Thanks again for your efforts so far.

kenthinson commented 5 years ago

I believe this issue might benefit from being split into multiple tasks(issues). What do you all think?

  1. GPU Decode acceleration
  2. GPU encode acceleration
  3. GPU Motion Detection acceleration. (Probably tapping a open source Tensorflow library for person detection).
  4. Build scripts that allow for a end user to make the project with these turned on or off as flags.
  5. Documentation.
  6. ???

Feedback about the idea welcome.

connortechnology commented 5 years ago

1 is done.

2 I have code for, but refuse to merge until 1.35.

Rayn0r commented 4 years ago

For what it's worth... I'm running Zoneminder 1.33.15 built from source under Ubuntu 18.04 with a cheap GeForce GT 740 and two FullHD cameras.
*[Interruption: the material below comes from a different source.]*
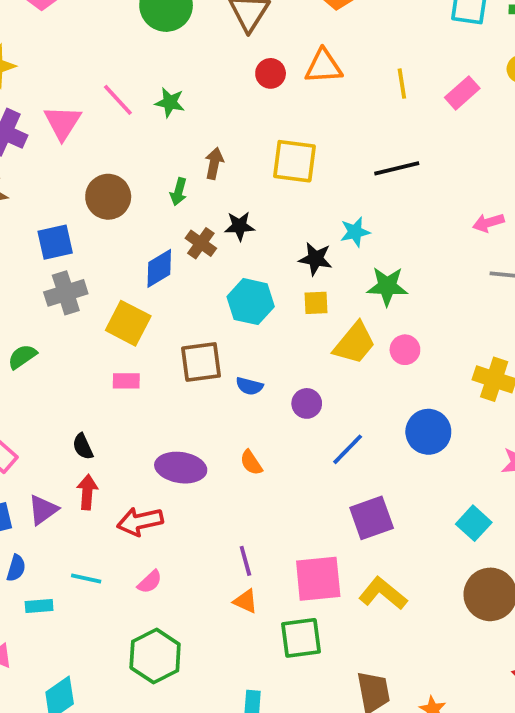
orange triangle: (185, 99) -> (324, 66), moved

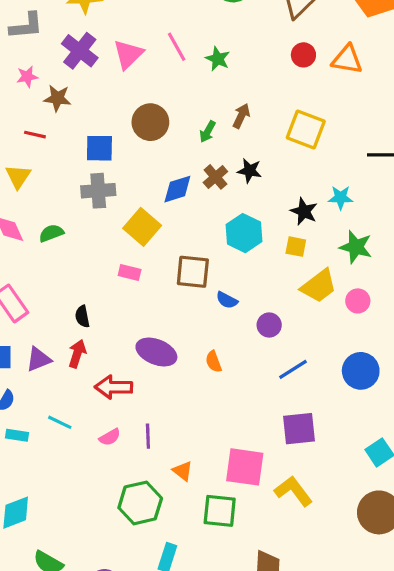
purple line: (245, 561) -> (148, 436), moved
green hexagon: (155, 656) -> (140, 503), moved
After setting DecoderHWAccelName to "cuda-hwaccel" for both cameras, I could clearly see that the server load went down, while the CPU usage pretty much stayed the same: Screenshot_2019-12-18 Server - Grafana-load Screenshot_2019-12-18 Server - Grafana-CPU

connortechnology commented 4 years ago

Bountysource is going to take the money in this bounty on July 1st unless the funds are redirected. Alternatively I can close this out, collect the bounty and ZoneMinder will hold the funds until it is properly closed.

mfu-mcosys commented 4 years ago

Bountysource is going to take the money in this bounty on July 1st unless the funds are redirected. Alternatively I can close this out, collect the bounty and ZoneMinder will hold the funds until it is properly closed.

From my point: do what u want, but plz solve this problem if u get in mood :)

connortechnology commented 3 years ago

At long last I have put the infrastructure in place. 1.35.28 contains support for vaapi and nvenc for encoding. opencl will come soon.